**PROBLEM REQUIREMENTS**
Please copy every record below exactly and leave out the pictures.
======
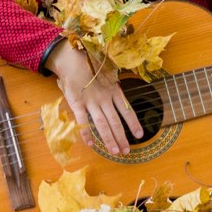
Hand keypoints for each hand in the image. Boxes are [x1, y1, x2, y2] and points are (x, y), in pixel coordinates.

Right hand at [50, 41, 142, 155]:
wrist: (72, 59)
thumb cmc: (90, 66)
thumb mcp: (107, 74)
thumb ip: (113, 86)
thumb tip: (120, 98)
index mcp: (114, 90)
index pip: (127, 110)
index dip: (133, 123)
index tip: (140, 135)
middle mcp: (105, 98)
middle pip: (116, 122)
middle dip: (122, 138)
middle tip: (126, 151)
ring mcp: (91, 102)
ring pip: (103, 124)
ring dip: (109, 139)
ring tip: (115, 152)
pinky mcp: (77, 104)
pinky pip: (83, 121)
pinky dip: (87, 134)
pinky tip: (91, 144)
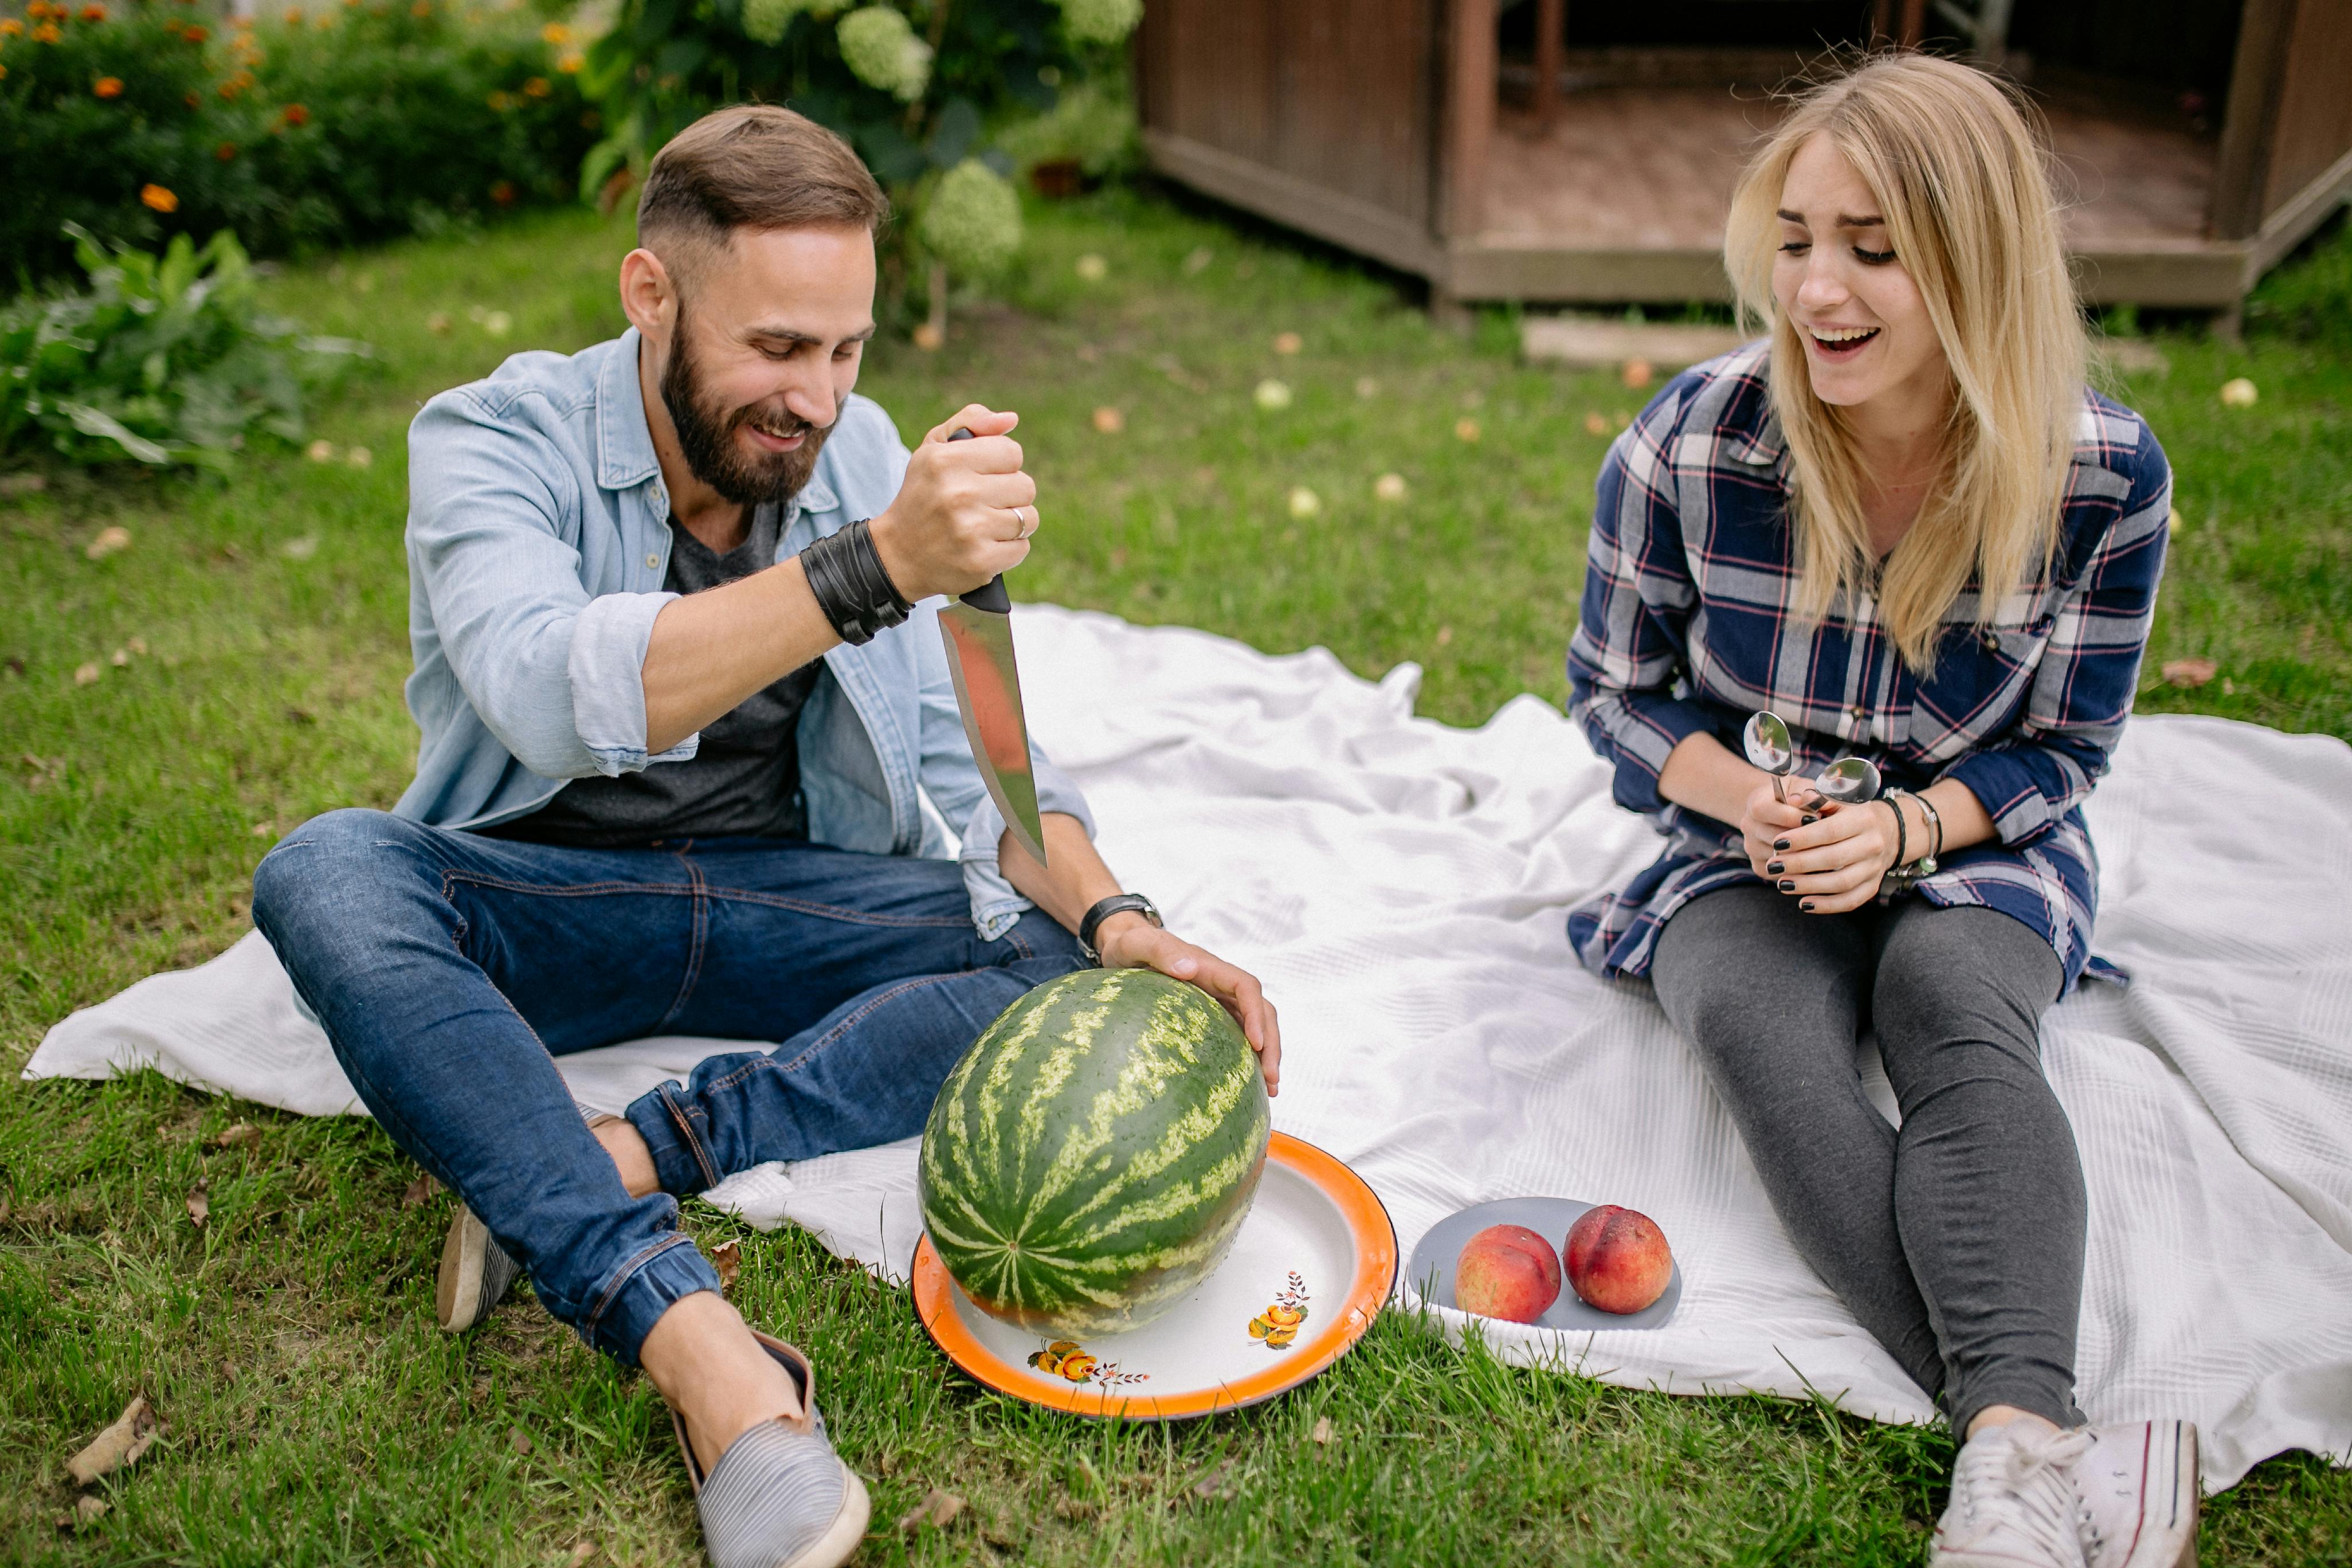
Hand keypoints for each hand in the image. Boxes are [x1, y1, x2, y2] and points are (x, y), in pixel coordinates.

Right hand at [868, 405, 1037, 602]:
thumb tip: (1011, 419)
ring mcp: (970, 531)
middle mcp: (958, 494)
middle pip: (1026, 486)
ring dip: (1013, 523)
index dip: (1002, 464)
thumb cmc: (924, 495)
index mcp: (945, 461)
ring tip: (983, 525)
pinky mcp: (980, 562)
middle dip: (1009, 494)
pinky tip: (983, 546)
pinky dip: (1008, 549)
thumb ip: (971, 422)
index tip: (982, 475)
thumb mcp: (934, 450)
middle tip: (982, 503)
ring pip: (1028, 518)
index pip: (1012, 452)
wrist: (898, 556)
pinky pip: (1022, 548)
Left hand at [1093, 914, 1282, 1096]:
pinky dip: (1248, 1056)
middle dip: (1270, 1043)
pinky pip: (1237, 1034)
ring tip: (1270, 1089)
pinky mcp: (1211, 1014)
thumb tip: (1189, 969)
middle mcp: (1220, 984)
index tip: (1256, 1043)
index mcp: (1209, 967)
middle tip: (1272, 1080)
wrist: (1123, 948)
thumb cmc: (1130, 945)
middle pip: (1260, 1010)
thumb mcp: (1138, 944)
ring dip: (1266, 1054)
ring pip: (1254, 1024)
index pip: (1246, 987)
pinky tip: (1248, 1083)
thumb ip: (1161, 951)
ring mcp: (1218, 999)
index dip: (1256, 1014)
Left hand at [1755, 779, 1901, 913]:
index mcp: (1863, 819)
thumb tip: (1793, 801)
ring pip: (1841, 882)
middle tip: (1774, 865)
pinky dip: (1827, 906)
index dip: (1802, 839)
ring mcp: (1874, 868)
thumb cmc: (1850, 815)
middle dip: (1800, 864)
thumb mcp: (1836, 801)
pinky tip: (1804, 904)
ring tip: (1783, 885)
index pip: (1830, 831)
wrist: (1887, 831)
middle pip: (1834, 858)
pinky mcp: (1872, 886)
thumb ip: (1814, 800)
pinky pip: (1851, 901)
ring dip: (1809, 886)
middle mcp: (1873, 844)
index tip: (1777, 844)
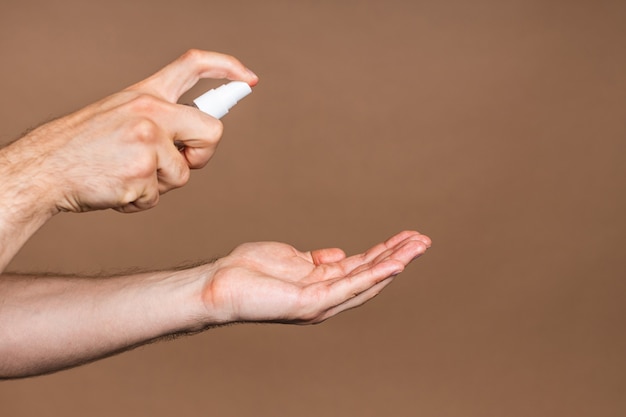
======
**RESULT OF THE TASK**
Hand keypoints for each hand in the image. Boxes are [x1, y1, x2, y2] and points are (x, y), in pixel coordinates.

Right hand at [50, 41, 142, 155]:
wrist: (72, 59)
thumb cmc: (90, 66)
thumb mcp: (107, 74)
thumb ip: (113, 86)
thumb tip: (120, 98)
index mcp: (114, 90)
index pip: (127, 110)
index dip: (133, 123)
index tip: (140, 135)
middle mcp: (105, 98)
middle pip: (116, 122)
middle dip: (122, 138)
middle tip: (126, 151)
ring mcp: (91, 102)
ring pip: (103, 124)
ring dip: (109, 139)
ring tip: (115, 152)
pinky mcp: (77, 104)
pinky pip: (83, 121)
pinky dip: (87, 134)
pinky tip: (91, 144)
Hand keypoints for each hand in the image. Boxes are [x1, y1, x2, y2] and points are (x, y), in pixel coordinates.

Right hand at [868, 405, 1037, 602]:
thumb tip: (1011, 419)
ring mcp: (970, 531)
middle mcp: (958, 494)
middle pip: (1026, 486)
ring dip: (1013, 523)
index dip: (1002, 464)
thumb cmc: (924, 495)
index mcp: (945, 461)
ring tip: (983, 525)
pinky mcp: (980, 562)
middle dip: (1009, 494)
pinky tip: (983, 546)
pinky dip: (1008, 549)
thumb ip: (971, 422)
index tip: (982, 475)
thumb mcp: (934, 450)
middle tip: (982, 503)
ring pip: (1028, 518)
index pip: (1012, 452)
wrist: (898, 556)
pinky pip: (1022, 548)
Left hand at [1093, 914, 1282, 1096]:
pinky dip: (1248, 1056)
middle dip: (1270, 1043)
pinky pip: (1237, 1034)
ring tip: (1270, 1089)
pinky mcp: (1211, 1014)
thumb tip: (1189, 969)
middle mcp: (1220, 984)
index tip: (1256, 1043)
index mcp: (1209, 967)
middle tip: (1272, 1080)
wrist: (1123, 948)
thumb cmc: (1130, 945)
middle pip: (1260, 1010)
thumb mcp: (1138, 944)
ring dip: (1266, 1054)
ring pip: (1254, 1024)
index pip: (1246, 987)
pinky tip: (1248, 1083)
thumb ip: (1161, 951)
ring mcp: (1218, 999)
index dip: (1256, 1014)
Left hand at [1755, 779, 1901, 913]:
index mcp: (1863, 819)
thumb tip: (1793, 801)
ring pip: (1841, 882)
middle tip: (1774, 865)
pinky dip: (1827, 906)
index dip: (1802, 839)
ring mcp: (1874, 868)
thumb cmc: (1850, 815)
middle dip: (1800, 864)
thumb mcp: (1836, 801)
pinky tip: (1804, 904)
ring tip: (1783, 885)
index pip: (1830, 831)
wrist: (1887, 831)
middle pip: (1834, 858)
pinky mcp: (1872, 886)
thumb ip: (1814, 800)
pinky pip: (1851, 901)
ring dip: (1809, 886)
middle mcp: (1873, 844)
index tip: (1777, 844)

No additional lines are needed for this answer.